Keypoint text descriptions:
--------
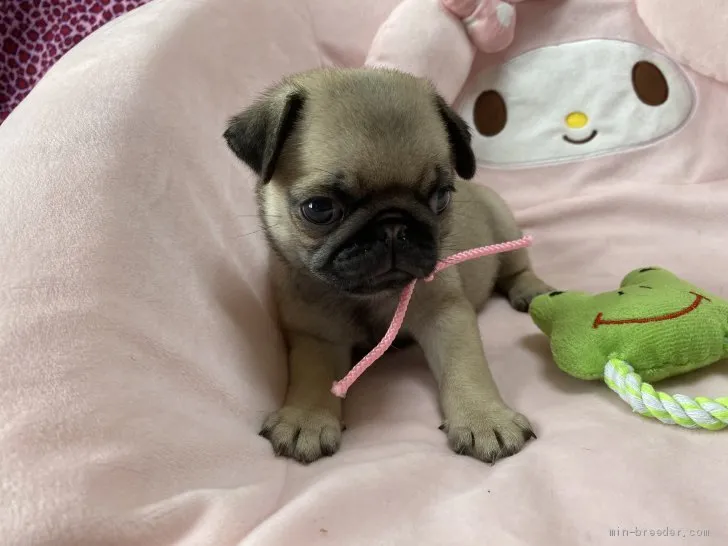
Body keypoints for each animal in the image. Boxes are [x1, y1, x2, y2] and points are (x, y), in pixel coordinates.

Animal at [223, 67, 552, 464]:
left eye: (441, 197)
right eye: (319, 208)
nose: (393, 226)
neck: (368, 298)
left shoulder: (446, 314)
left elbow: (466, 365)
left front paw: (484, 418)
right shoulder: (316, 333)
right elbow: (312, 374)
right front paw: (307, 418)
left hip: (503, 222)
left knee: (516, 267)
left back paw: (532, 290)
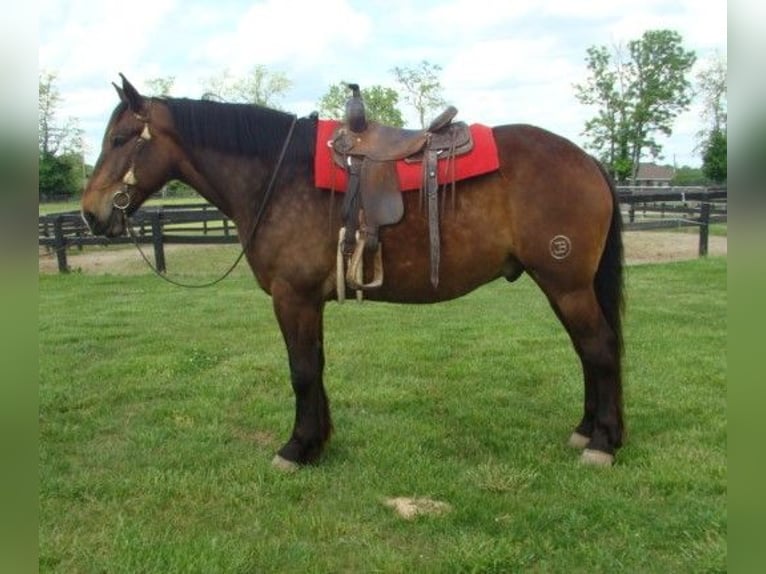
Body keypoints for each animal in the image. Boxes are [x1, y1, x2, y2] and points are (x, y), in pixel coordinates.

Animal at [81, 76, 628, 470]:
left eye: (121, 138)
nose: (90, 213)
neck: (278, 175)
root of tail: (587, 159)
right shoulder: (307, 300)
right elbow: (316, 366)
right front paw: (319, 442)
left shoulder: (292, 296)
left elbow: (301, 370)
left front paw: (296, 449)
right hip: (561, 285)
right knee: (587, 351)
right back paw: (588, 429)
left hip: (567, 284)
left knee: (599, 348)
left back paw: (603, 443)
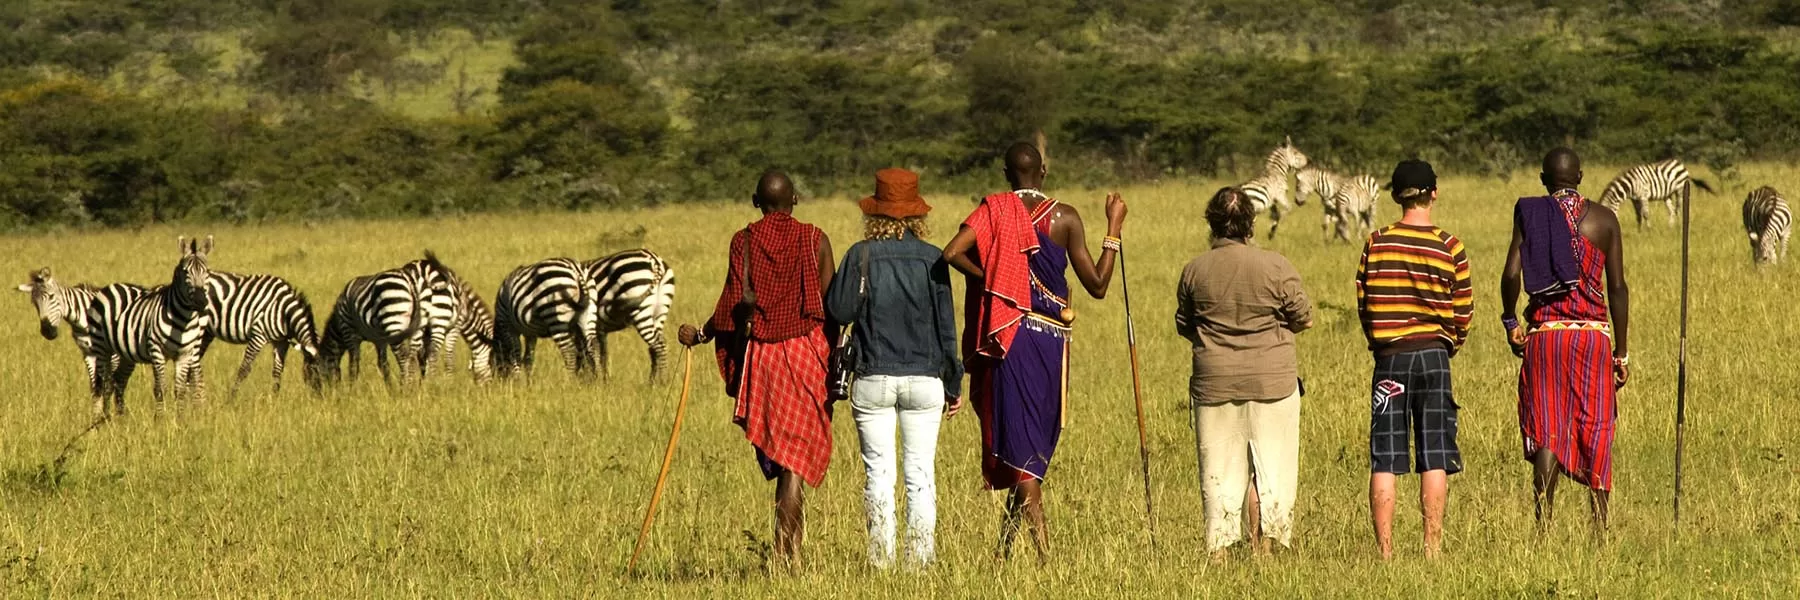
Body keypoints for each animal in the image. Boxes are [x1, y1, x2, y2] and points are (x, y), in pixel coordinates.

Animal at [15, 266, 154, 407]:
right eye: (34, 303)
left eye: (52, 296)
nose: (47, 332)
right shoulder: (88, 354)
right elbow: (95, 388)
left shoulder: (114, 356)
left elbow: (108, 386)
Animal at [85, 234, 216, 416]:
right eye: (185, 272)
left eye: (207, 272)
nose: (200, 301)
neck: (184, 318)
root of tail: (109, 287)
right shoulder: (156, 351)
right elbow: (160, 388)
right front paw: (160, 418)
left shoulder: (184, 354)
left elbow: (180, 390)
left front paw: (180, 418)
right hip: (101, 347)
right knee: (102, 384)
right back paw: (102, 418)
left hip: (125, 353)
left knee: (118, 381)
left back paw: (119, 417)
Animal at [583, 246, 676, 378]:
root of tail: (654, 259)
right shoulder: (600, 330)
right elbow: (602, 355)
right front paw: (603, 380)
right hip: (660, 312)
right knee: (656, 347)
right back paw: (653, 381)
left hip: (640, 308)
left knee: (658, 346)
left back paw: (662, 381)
--------
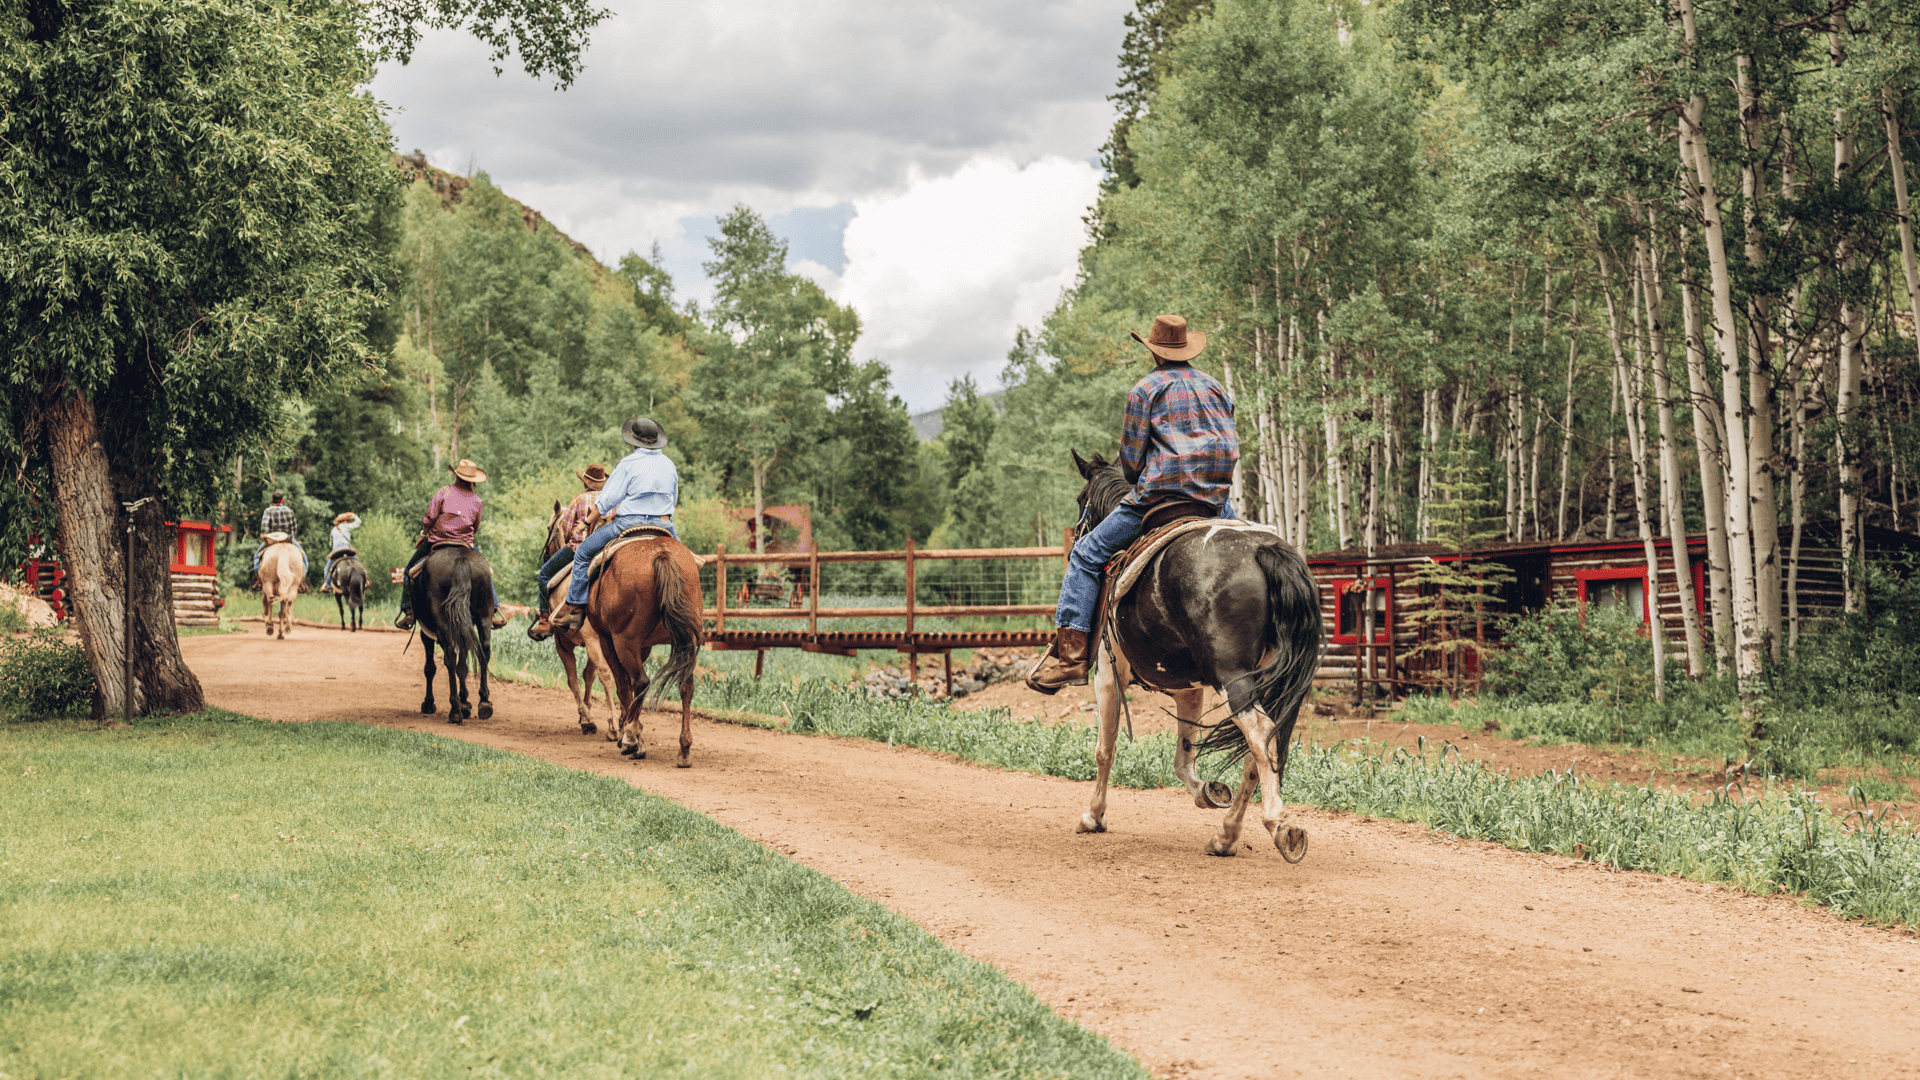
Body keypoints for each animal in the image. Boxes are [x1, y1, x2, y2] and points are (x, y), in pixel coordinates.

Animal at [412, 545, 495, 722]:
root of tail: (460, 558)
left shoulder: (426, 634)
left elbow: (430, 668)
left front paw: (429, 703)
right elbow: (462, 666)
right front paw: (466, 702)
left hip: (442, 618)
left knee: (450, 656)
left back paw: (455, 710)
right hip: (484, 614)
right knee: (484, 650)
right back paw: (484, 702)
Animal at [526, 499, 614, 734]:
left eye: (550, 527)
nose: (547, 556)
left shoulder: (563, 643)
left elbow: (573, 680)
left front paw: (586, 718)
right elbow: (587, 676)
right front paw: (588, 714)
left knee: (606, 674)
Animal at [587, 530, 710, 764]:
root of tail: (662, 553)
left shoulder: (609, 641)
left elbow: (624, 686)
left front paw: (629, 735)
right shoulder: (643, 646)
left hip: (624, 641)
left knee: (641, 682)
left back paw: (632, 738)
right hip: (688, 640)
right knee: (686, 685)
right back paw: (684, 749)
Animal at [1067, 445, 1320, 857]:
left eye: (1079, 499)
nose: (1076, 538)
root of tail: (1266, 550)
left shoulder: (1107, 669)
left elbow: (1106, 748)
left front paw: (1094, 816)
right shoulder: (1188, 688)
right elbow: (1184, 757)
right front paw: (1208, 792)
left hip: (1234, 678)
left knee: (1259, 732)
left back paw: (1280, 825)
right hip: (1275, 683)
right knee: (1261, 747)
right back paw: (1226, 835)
--------
[YOUR ASSIGNMENT]
Each line above that has the word "root" should be copied.

[RESPONSE TO THE TASK]
root of tail: (587, 159)
root of tail: (109, 287)
root of tail: (654, 259)
root of tail: (460, 558)
root of tail: (662, 553)
root of tail: (1266, 550)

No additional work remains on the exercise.